Viver é uma forma de delírio, o melhor
é sempre em casa, palavras continuam ao léu
de onde se arrancam estórias
das mais fundas raízes.
[De Terno Novo (Rio de Janeiro: 7Letras, 2012)]
*
S/Título
Ouvir as montanhas que, de tão negras,
nada nos dizem. Senti-las de perto como se treina
com a concha o ouvido a repetir seu nome.
Andar pelo sopé do morro, pousar a mão
no dorso, veja: a montanha respira,
ouça o silêncio de seu coração a roer
as vísceras. Pense, é preciso, nosso medo
é de não sobrar nada. Ouvir,
das montanhas, o que se precisa dizer
é o nosso melhor incômodo.
[De Ao léu (Apresentação de Antonio Carlos Secchin. Rio de Janeiro: 7Letras, 2007)].
*
Lacônicos
Madrugava… Passeávamos
de táxi, após o vernissage. As ruas estavam
relativamente vazias. Lá fora, nada que importasse.
Foi quando, sem lhe dirigir o olhar, falei,
ainda absorto com as visões da janela do carro. Sabe os edifícios?
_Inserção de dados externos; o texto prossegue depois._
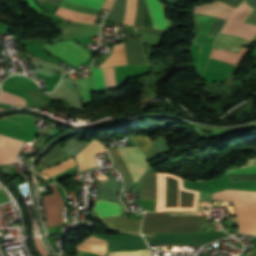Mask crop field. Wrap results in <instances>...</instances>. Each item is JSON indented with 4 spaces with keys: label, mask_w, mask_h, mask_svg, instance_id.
I'll return each mask as SVG.
<instances>
[{
    "label": "crop field",
    "mask_w": 256,
    "mask_h": 256,
    "mask_svg": "<svg viewBox=\"0 0 256 256\" xmlns=\"http://www.w3.org/2000/svg\"><path fill=\"white\" fill-rule=\"evenodd\" d=\"M52 189L54 194L43 198L48 227L63 224L61 207L64 203L54 184H52Z\"/></svg>",
    "instance_id": "3316defc"
},
{
    "label": "crop field",
    "mask_w": 256,
    "mask_h": 256,
    "mask_svg": "<svg viewBox=\"0 0 256 256\" xmlns=\"http://www.w3.org/2000/svg\"><path fill=\"white\" fill-rule=\"evenodd\" d=\"M66 97L73 106V108L82 107L76 90L68 94Z\"/></svg>",
    "instance_id": "d3111659"
},
{
    "label": "crop field",
    "mask_w": 256,
    "mask_h": 256,
    "mask_svg": "<svg viewBox=\"0 0 256 256\" xmlns=\"http://www.w3.org/2000/svg\"><path fill=\"white\" fill-rule=\"evenodd\" d=\"M224 23H225L224 20L216 18L213 25L211 26L208 33L206 34V36L216 37L219 34Z\"/></svg>",
    "instance_id": "730fd06b"
},
{
    "label": "crop field",
    "mask_w": 256,
    "mask_h": 256,
    "mask_svg": "<svg viewBox=\"0 0 256 256\" xmlns=\"http://www.w3.org/2000/svg\"><path fill=\"white\" fill-rule=\"evenodd\" d=\"M45 47L55 54L64 57L74 65L87 60L90 56L86 53L88 50L72 43L71 41L45 45Z\"/></svg>",
    "instance_id": "5a996713"
},
{
    "label": "crop field",
    "mask_w": 256,
    "mask_h": 256,
    "mask_svg": "<svg viewBox=\"0 0 256 256\" xmlns=\"http://www.w3.org/2000/svg\"><path fill=\"white\" fill-rule=\"evenodd\" d=\"M245 22L256 25V10H253V12L249 15Z\"/></svg>",
    "instance_id": "1d83c4d3"
},
{
    "label": "crop field",
    "mask_w": 256,
    "mask_h": 256,
    "mask_svg": "<svg viewBox=\"0 0 256 256\" xmlns=\"http://www.w3.org/2000/svg\"><path fill=\"white\" fill-rule=\"evenodd\" d=\"M152 12L157 28L167 29L168 24L163 15L162 7L158 0H146ZM137 11V0H127L126 16L123 23L132 25L134 24L135 15ZM134 26L144 27V1L138 0V11Z\"/></svg>",
    "instance_id": "dd49c442"
},
{
    "label": "crop field",
    "mask_w": 256,
    "mask_h": 256,
    "mask_svg": "<svg viewBox=\"0 0 256 256\" xmlns=\"http://www.w3.org/2000/svg\"><path fill=\"white\" fill-rule=\"evenodd\" d=\"M210 57L220 59L235 65H237L238 61L241 58V56L239 55H234V54H230V53H226L218 50H213Z\"/></svg>",
    "instance_id": "dafd665d"
},
{
    "label": "crop field",
    "mask_w": 256,
    "mask_h": 256,
    "mask_svg": "<svg viewBox=\"0 0 256 256\" xmlns=\"http://www.w3.org/2000/svg\"><path fill=\"white\" fill-rule=\"evenodd\" d=\"M127 64H148L142 53V43L140 38L129 39L125 43ZM124 44L114 47L113 53L100 66H117L126 64ZM107 88L116 87L113 67L103 68ZM102 68H95L92 66L91 72L93 74V91L105 89V81Z\"/></svg>",
    "instance_id": "ac0d7876"
},
{
    "label": "crop field",
    "mask_w": 256,
    "mask_h": 256,
    "mask_svg": "<svg viewBox=\"0 0 256 256\" xmlns=\"http://www.w3.org/2000/svg\"><path fill=\"white\" fill-rule=\"evenodd\" d=\"M30 7L34 8L37 11H41L42 9L33 1V0H27Z\"/></svg>",
    "instance_id": "d32e631a"
},
{
    "label": "crop field",
    "mask_w": 256,
    "mask_h": 256,
    "mask_svg": "<svg viewBox=\"0 0 256 256\" xmlns=\"http://www.w3.org/2000/svg\"><path fill=\"white\" fill-rule=\"evenodd\" d=\"M94 208L100 218L120 216L121 208L119 204L97 201ZM102 220L121 230L139 231L141 224V220L125 217L106 218Z\"/></svg>",
    "instance_id": "e52e79f7"
},
{
    "label": "crop field",
    "mask_w": 256,
    "mask_h": 256,
    "mask_svg": "<svg viewBox=\"0 0 256 256\" xmlns=\"http://www.w3.org/2000/svg\"><path fill=\"white\" fill-rule=\"evenodd\" d=\"M0 188H1V186H0Z\"/></svg>",
    "instance_id": "0bd39190"
},
{
    "label": "crop field",
    "mask_w": 256,
    "mask_h": 256,
    "mask_svg": "<svg viewBox=\"0 0 256 256\" xmlns=\"http://www.w3.org/2000/svg\"><path fill=\"white\" fill-rule=\"evenodd\" d=\"M207 216L167 217V212H146L142 232H202ZM223 231L205 233H155L149 244L203 245L226 236Z\"/></svg>",
    "instance_id": "8a807250"
},
{
    "label": "crop field",
    "mask_w": 256,
    "mask_h": 256,
    "mask_svg": "<svg viewBox=\"0 0 256 256\" xmlns=\"http://www.w3.org/2000/svg\"><path fill=\"white\" fill-rule=\"evenodd\" d=\"M67 83H71L70 78H63L61 79L57 89L49 94L51 98H55V99H59L61 97H63L64 95H66L67 93L71 92L68 87L65 85ZM60 100V99H59Z\"/></svg>",
    "instance_id": "00972430"
},
{
    "label": "crop field",
    "mask_w": 256,
    "mask_h": 256,
    "mask_svg": "<svg viewBox=\"0 0 256 256\" xmlns=\"http://www.w3.org/2000/svg\"><path fill=\"white\" fill-rule=\"evenodd\" d=\"M156 173L146 174L142 180V199L155 200Z\"/></svg>",
    "instance_id": "733c2abd"
},
{
    "label": "crop field",
    "mask_w": 256,
    "mask_h": 256,
    "mask_svg": "<svg viewBox=\"0 0 256 256\" xmlns=\"http://www.w3.org/2000/svg\"><path fill=\"white\" fill-rule=\"evenodd\" d=\"M71 156L56 150L55 148L49 152L47 155H45L44 157L41 158L40 162L38 163V165L41 166L42 169L49 167L51 165L60 163L68 158H70Z\"/></svg>",
    "instance_id": "4a817a6b"
},
{
    "label": "crop field",
    "mask_w": 256,
    "mask_h": 256,
    "mask_svg": "<svg viewBox=\"0 0 256 256\" xmlns=\"http://www.w3.org/2000/svg\"><path fill=\"white\" fill-rule=\"evenodd\" d=\"M107 246V241L101 240L92 236L87 237L86 239L82 240L75 249L88 251L92 253L99 254L101 256L105 255Z\"/></svg>",
    "instance_id": "d9b57169"
},
{
    "label": "crop field",
    "mask_w": 256,
    "mask_h": 256,
    "mask_svg": "<svg viewBox=\"0 0 256 256\" xmlns=\"http://www.w3.org/2000/svg\"><path fill=\"white\" fill-rule=\"evenodd\" d=\"M136 31H141V32H145V33H149L157 36H162L164 32L161 30H153V29H145V28H137Z\"/></svg>",
    "instance_id": "bd1437ed"
},
{
    "label": "crop field",
    "mask_w": 256,
    "mask_h": 256,
    "mask_svg": "<svg viewBox=\"0 0 256 256\" xmlns=\"http://www.w3.org/2000/svg\"><path fill=\"white\" fill-rule=\"evenodd\" d=\"M251 7L256 8V0H245Z\"/></svg>",
    "instance_id": "5866460e"
},
{
    "label": "crop field",
    "mask_w": 256,
    "mask_h": 256,
    "mask_svg": "<svg viewBox=\"0 0 256 256\" xmlns=\"http://www.w3.org/2000/svg\"><path fill=\"white\" fill-rule=\"evenodd\" d=\"M20 125L0 119V134L15 138L20 129Z\"/></svg>",
    "instance_id": "214f88e0"
},
{
    "label": "crop field",
    "mask_w": 256,
    "mask_h": 256,
    "mask_svg": "<svg viewBox=\"0 0 256 256\" xmlns=\"http://www.w3.org/2000/svg\"><path fill=\"white\" fill-rule=\"evenodd\" d=\"M252 10L248 4L243 2L230 14L222 32L242 36L251 40L256 35V26L243 22Z\"/></svg>",
    "instance_id": "d8731c3e"
},
{
    "label": "crop field",
    "mask_w": 256,
    "mask_h": 256,
    "mask_svg": "<svg viewBox=\"0 0 256 256\" xmlns=\"http://www.w3.org/2000/svg\"><path fill=\"white\" fill-rule=\"evenodd\" d=\"M213 199L233 201L236 214L256 216V192L224 190L214 193ZM240 215H236L238 233L256 234V217Z\"/></svg>",
    "instance_id": "412701ff"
E o que que tem os edifícios? A cidade pertence
aos edifícios. Ela é a sua escrava.
De fato, respondeu. Depois, seguimos viagem.
E não trocamos, durante
o trajeto, mais nenhuma palavra.
*
Só para os maiores
A Cristina Melo
A primeira vez em que a vi, e a gente só vê alguém de verdade
quando está gozando ou
quase morrendo
ela me deu nos nervos
depois fui eu que me dei
com as vindas de suas pernas e cortinas abertas
como quem aprendeu a fazer usucapião
do desejo.
Sua cama me faz enfrentar qualquer apartheid
a escrachar com a ignorância dos boçais.
Eu me vejo em você.
Corro feito uma lágrima em seu rosto.
Eu me vejo como um Rei Nagô.
Cumprimento, com um amor que só vendo,
esses manequins que nos acostumamos a chamar de pessoas.
Um guarda-chuva
que só abre em convexo.
Um cobertor
em que sobram os pés
em dias de sexo
e de frio.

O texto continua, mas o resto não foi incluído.